EXERCISE BRIEF -> Transcribe the material exactly. Images do not belong in the copy.

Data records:
--

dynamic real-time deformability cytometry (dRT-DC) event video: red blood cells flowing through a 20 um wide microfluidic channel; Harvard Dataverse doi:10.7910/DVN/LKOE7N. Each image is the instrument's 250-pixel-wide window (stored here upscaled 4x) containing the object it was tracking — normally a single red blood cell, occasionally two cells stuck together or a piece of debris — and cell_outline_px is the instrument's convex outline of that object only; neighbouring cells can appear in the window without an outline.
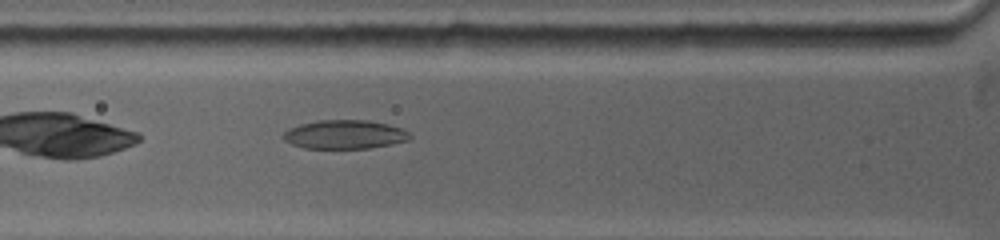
{"species": "common noctule bat (a hibernating species)", "species_latin": "Nyctalus noctula", "temperature_condition": "warm", "stored_images_in_passage": 3, "camera_frame_rate_fps": 5000, "um_per_image_px": 0.085, "animal": {"sex": "female", "body_mass_g": 19.0, "forearm_length_mm": 53.3}, "frame": {"image": 1, "passage_image": 3, "time_ms": 1.6, "image_size_px": [1000, 240], "cell_outline_px": [[412, 136], [408, 140], [392, 144], [368, 148], [304, 148], [292, 144], [284, 140], [280, 136], [288, 128], [300, 124], [316, 120], [368, 120], [388, 124], [400, 128], [408, 132]], "centroid_in_image_um": [29.26, 11.42], "position_along_channel_um": 96.5, "area_um2": 21.33}}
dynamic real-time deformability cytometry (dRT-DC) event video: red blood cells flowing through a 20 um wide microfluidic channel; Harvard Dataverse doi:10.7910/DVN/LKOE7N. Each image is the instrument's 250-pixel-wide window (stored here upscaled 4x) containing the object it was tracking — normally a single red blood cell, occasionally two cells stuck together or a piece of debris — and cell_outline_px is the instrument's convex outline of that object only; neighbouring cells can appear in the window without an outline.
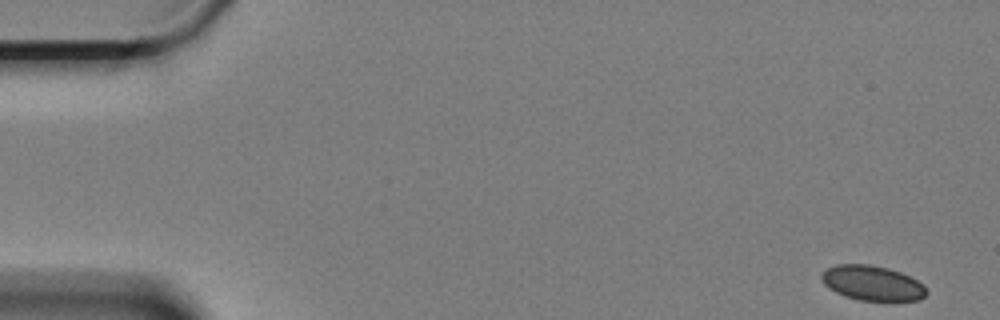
{"species": "Egyptian fruit bat (a non-hibernating species)", "species_latin": "Rousettus aegyptiacus", "temperature_condition": "cold", "stored_images_in_passage": 60, "camera_frame_rate_fps": 3000, "um_per_image_px": 0.085, "animal": {"sex": "female"}, "frame": {"image": 1, "passage_image": 1, "time_ms": 0.0, "image_size_px": [1000, 320], "cell_outline_px": [[928, 292], [920, 300], [892, 304], [860, 300], [844, 296], [828, 288], [820, 280], [820, 272], [824, 268], [836, 264], [868, 264], [888, 268], [900, 272], [924, 284]], "centroid_in_image_um": [74.15, 24.1], "position_along_channel_um": 10.9, "area_um2": 22.37}}
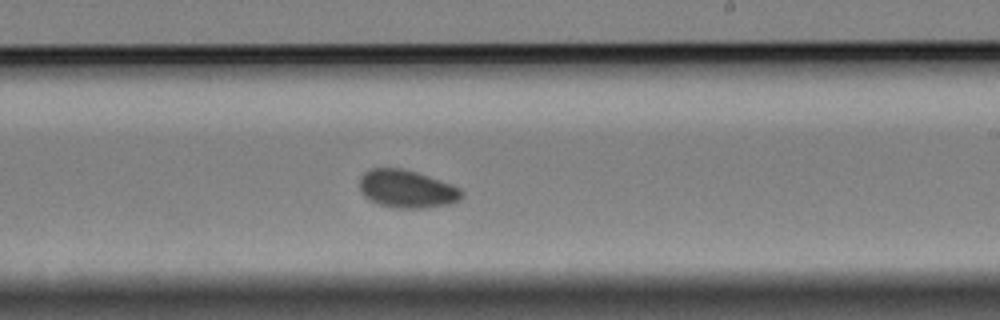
{"frame": {"image": 2, "passage_image": 35, "time_ms": 11.333, "image_size_px": [1000, 320], "cell_outline_px": [[464, 196], [460, 200], [452, 204], [420, 208], [392, 208], [376, 204], [364, 196], [360, 188], [360, 176], [364, 172], [372, 168], [400, 168], [416, 172], [452, 184], [460, 188], [464, 192]], "centroid_in_image_um": [34.6, 16.07], "position_along_channel_um": 254.4, "area_um2": 22.77}}
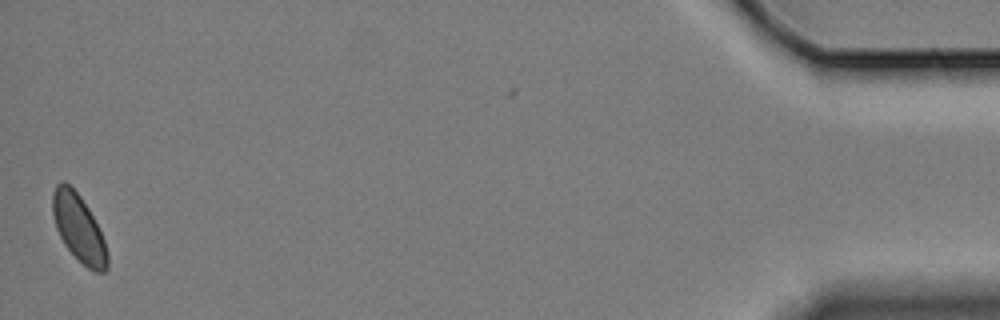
{"frame": {"image": 3, "passage_image": 59, "time_ms": 19.333, "image_size_px": [1000, 320], "cell_outline_px": [[108, 268], [104, 272], [96, 272], [88, 268], [64, 244], [56, 228], [52, 212], [52, 192], [56, 184], [64, 180], [80, 196], [88, 208], [104, 240], [108, 252]], "centroid_in_image_um": [6.68, 19.38], "position_along_channel_um": 428.5, "area_um2": 21.15}}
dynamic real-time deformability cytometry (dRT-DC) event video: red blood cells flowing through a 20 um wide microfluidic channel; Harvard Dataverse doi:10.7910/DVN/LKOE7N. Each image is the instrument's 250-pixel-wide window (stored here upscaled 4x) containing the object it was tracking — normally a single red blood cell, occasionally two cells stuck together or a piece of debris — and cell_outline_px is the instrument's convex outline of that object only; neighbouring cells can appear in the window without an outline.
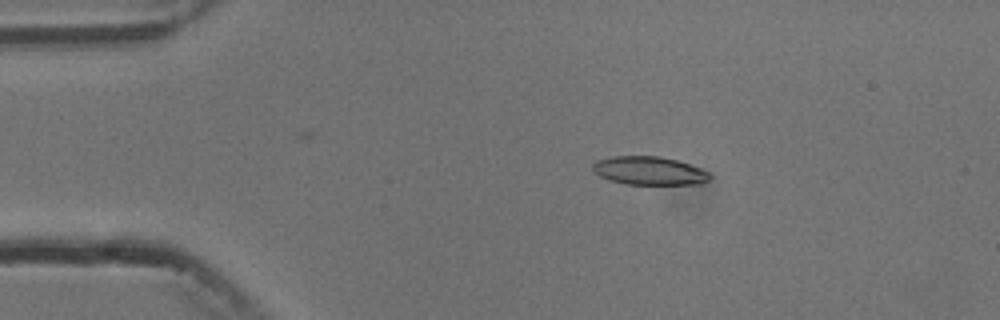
{"species": "common noctule bat (a hibernating species)", "species_latin": "Nyctalus noctula", "temperature_condition": "cold", "stored_images_in_passage": 6, "camera_frame_rate_fps": 3000, "um_per_image_px": 0.085, "animal": {"sex": "male", "body_mass_g": 13.3}, "frame": {"image": 1, "passage_image": 2, "time_ms": 1.0, "image_size_px": [1000, 320], "cell_outline_px": [[712, 176], [708, 180], [700, 184], [628, 184], [612, 180], [600, 176], [592, 168], [592, 164], [596, 160], [612, 156], [660, 156], [676, 160], [700, 168], [708, 172]], "centroid_in_image_um": [55.19, 14.5], "position_along_channel_um": 29.8, "area_um2": 19.19}}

--

RESPONSE ->
dynamic real-time deformability cytometry (dRT-DC) event video: red blood cells flowing through a 20 um wide microfluidic channel; Harvard Dataverse doi:10.7910/DVN/LKOE7N. Each image is the instrument's 250-pixel-wide window (stored here upscaled 4x) containing the object it was tracking — normally a single red blood cell, occasionally two cells stuck together or a piece of debris — and cell_outline_px is the instrument's convex outline of that object only; neighbouring cells can appear in the window without an outline.
{"species": "common noctule bat (a hibernating species)", "species_latin": "Nyctalus noctula", "temperature_condition": "warm", "stored_images_in_passage": 3, "camera_frame_rate_fps": 5000, "um_per_image_px": 0.085, "animal": {"sex": "female", "body_mass_g": 19.0, "forearm_length_mm": 53.3}, "frame": {"image": 1, "passage_image": 3, "time_ms": 1.6, "image_size_px": [1000, 240], "cell_outline_px": [[412, 136], [408, 140], [392, 144], [368, 148], [304, 148], [292, 144], [284, 140], [280, 136], [288, 128], [300, 124], [316, 120], [368, 120], [388, 124], [400, 128], [408, 132]], "centroid_in_image_um": [29.26, 11.42], "position_along_channel_um": 96.5, "area_um2": 21.33}}
dynamic real-time deformability cytometry (dRT-DC) event video: red blood cells flowing through a 20 um wide microfluidic channel; Harvard Dataverse doi:10.7910/DVN/LKOE7N. Each image is the instrument's 250-pixel-wide window (stored here upscaled 4x) containing the object it was tracking — normally a single red blood cell, occasionally two cells stuck together or a piece of debris — and cell_outline_px is the instrument's convex outline of that object only; neighbouring cells can appear in the window without an outline.
{"species": "Egyptian fruit bat (a non-hibernating species)", "species_latin": "Rousettus aegyptiacus", "temperature_condition": "cold", "stored_images_in_passage": 60, "camera_frame_rate_fps": 3000, "um_per_image_px": 0.085, "animal": {"sex": "female"}, "frame": {"image": 1, "passage_image": 1, "time_ms": 0.0, "image_size_px": [1000, 320], "cell_outline_px": [[928, 292], [920, 300], [892, 304], [860, 300], [844, 296], [828, 288], [820, 280], [820, 272], [824, 268], [836, 264], [868, 264], [888, 268], [900, 272], [924, 284]], "centroid_in_image_um": [74.15, 24.1], "position_along_channel_um": 10.9, "area_um2": 22.37}}
{"frame": {"image": 2, "passage_image": 35, "time_ms": 11.333, "image_size_px": [1000, 320], "cell_outline_px": [[464, 196], [460, 200], [452, 204], [420, 208], [392, 208], [376, 204], [364, 196], [360, 188], [360, 176], [364, 172], [372, 168], [400, 168], [416, 172], [452, 184], [460, 188], [464, 192]], "centroid_in_image_um": [34.6, 16.07], "position_along_channel_um": 254.4, "area_um2": 22.77}}
{"frame": {"image": 3, "passage_image": 59, "time_ms": 19.333, "image_size_px": [1000, 320], "cell_outline_px": [[108, 268], [104, 272], [96, 272], [88, 268], [64, 244], [56, 228], [52, 212], [52, 192], [56, 184], [64, 180], [80, 196], [88, 208], [104, 240], [108, 252]], "centroid_in_image_um": [6.68, 19.38], "position_along_channel_um": 428.5, "area_um2": 21.15}}
dynamic real-time deformability cytometry (dRT-DC) event video: red blood cells flowing through a 20 um wide microfluidic channel; Harvard Dataverse doi:10.7910/DVN/LKOE7N. Each image is the instrument's 250-pixel-wide window (stored here upscaled 4x) containing the object it was tracking — normally a single red blood cell, occasionally two cells stuck together or a piece of debris — and cell_outline_px is the instrument's convex outline of that object only; neighbouring cells can appear in the window without an outline.
{"species": "common noctule bat (a hibernating species)", "species_latin": "Nyctalus noctula", "temperature_condition": "cold", "stored_images_in_passage": 6, "camera_frame_rate_fps": 3000, "um_per_image_px": 0.085, "animal": {"sex": "male", "body_mass_g": 13.3}, "frame": {"image": 1, "passage_image": 2, "time_ms": 1.0, "image_size_px": [1000, 320], "cell_outline_px": [[712, 176], [708, 180], [700, 184], [628, 184], [612, 180], [600, 176], [592, 168], [592, 164], [596, 160], [612, 156], [660, 156], [676, 160], [700, 168], [708, 172]], "centroid_in_image_um": [55.19, 14.5], "position_along_channel_um": 29.8, "area_um2": 19.19}}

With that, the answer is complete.